# I was really thinking of going with either Apple or Driod tablet



## quickaudi07 (May 19, 2010)

What do you all think of this, being connected with a tablet and going in to a processor. I have H800... 
Wireless Bluetooth v4.0 Music Receiver Adapter w/ Digital Optical / Coaxial / 3.5mm Stereo Output - Free Shipping - DealExtreme
what do you guys think and how good would it work being connected with optical. My Samsung Tablet is little too big and willing to try something new.


----------



## Ultimateherts (Nov 13, 2006)

It should work fine. Although it just puzzles me why you spend all that money on an H800 and buy this? Again it should work fine so I wouldn't worry.


----------



## quickaudi07 (May 19, 2010)

Well I had my dsp for a long time now and got it at a killer price. This is what runs my system! I also have a controller with it.


----------



## Kriszilla (Jul 1, 2013)

quickaudi07 said:


> Well I had my dsp for a long time now and got it at a killer price. This is what runs my system! I also have a controller with it.

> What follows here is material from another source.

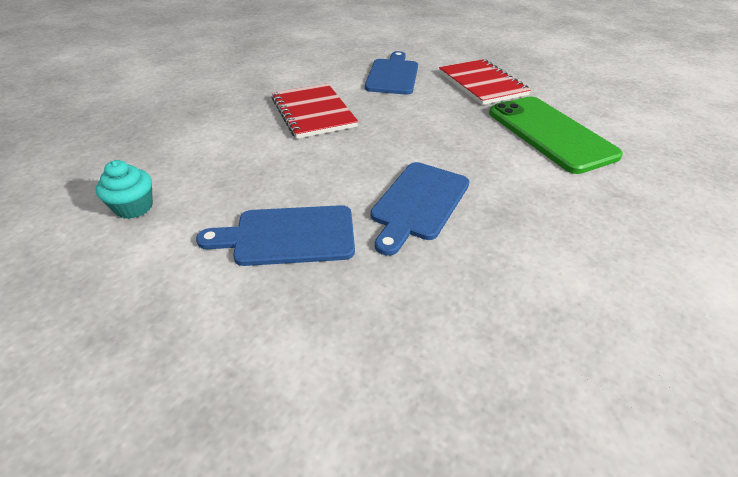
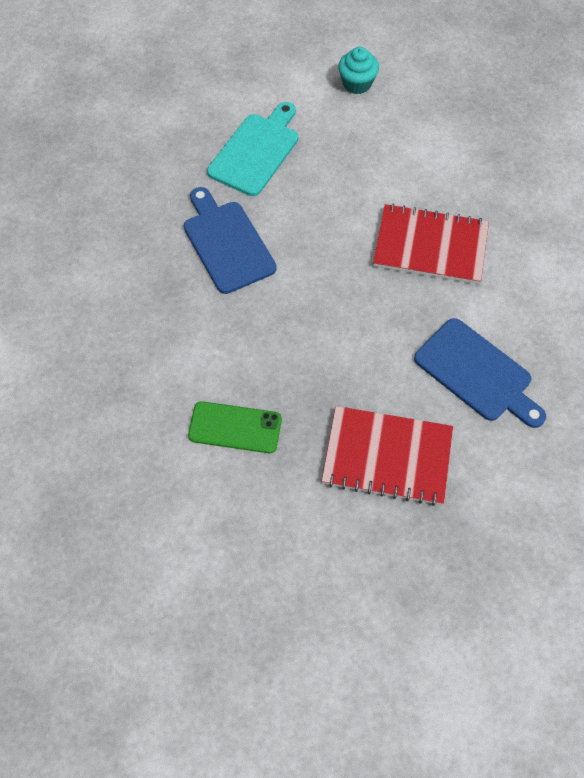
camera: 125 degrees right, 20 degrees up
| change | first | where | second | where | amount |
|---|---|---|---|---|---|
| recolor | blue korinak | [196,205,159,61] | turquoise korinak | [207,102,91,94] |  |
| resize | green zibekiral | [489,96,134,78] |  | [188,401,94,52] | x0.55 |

I'm pretty sure he meant, "Why the hell do you want to connect bluetooth audio to your nice SQ gear?"

aptX isn't quite there yet for phones and tablets. I'm pretty sure Apple doesn't even support it, and what the Android phones and tabs support isn't the lossless version, which only goes to 24-bit samples.

You're better off getting a dedicated USB DAC for your phone or tablet and using that to pull lossless audio to shove into your DSP.


----------



## quickaudi07 (May 19, 2010)

Honestly to try something different


----------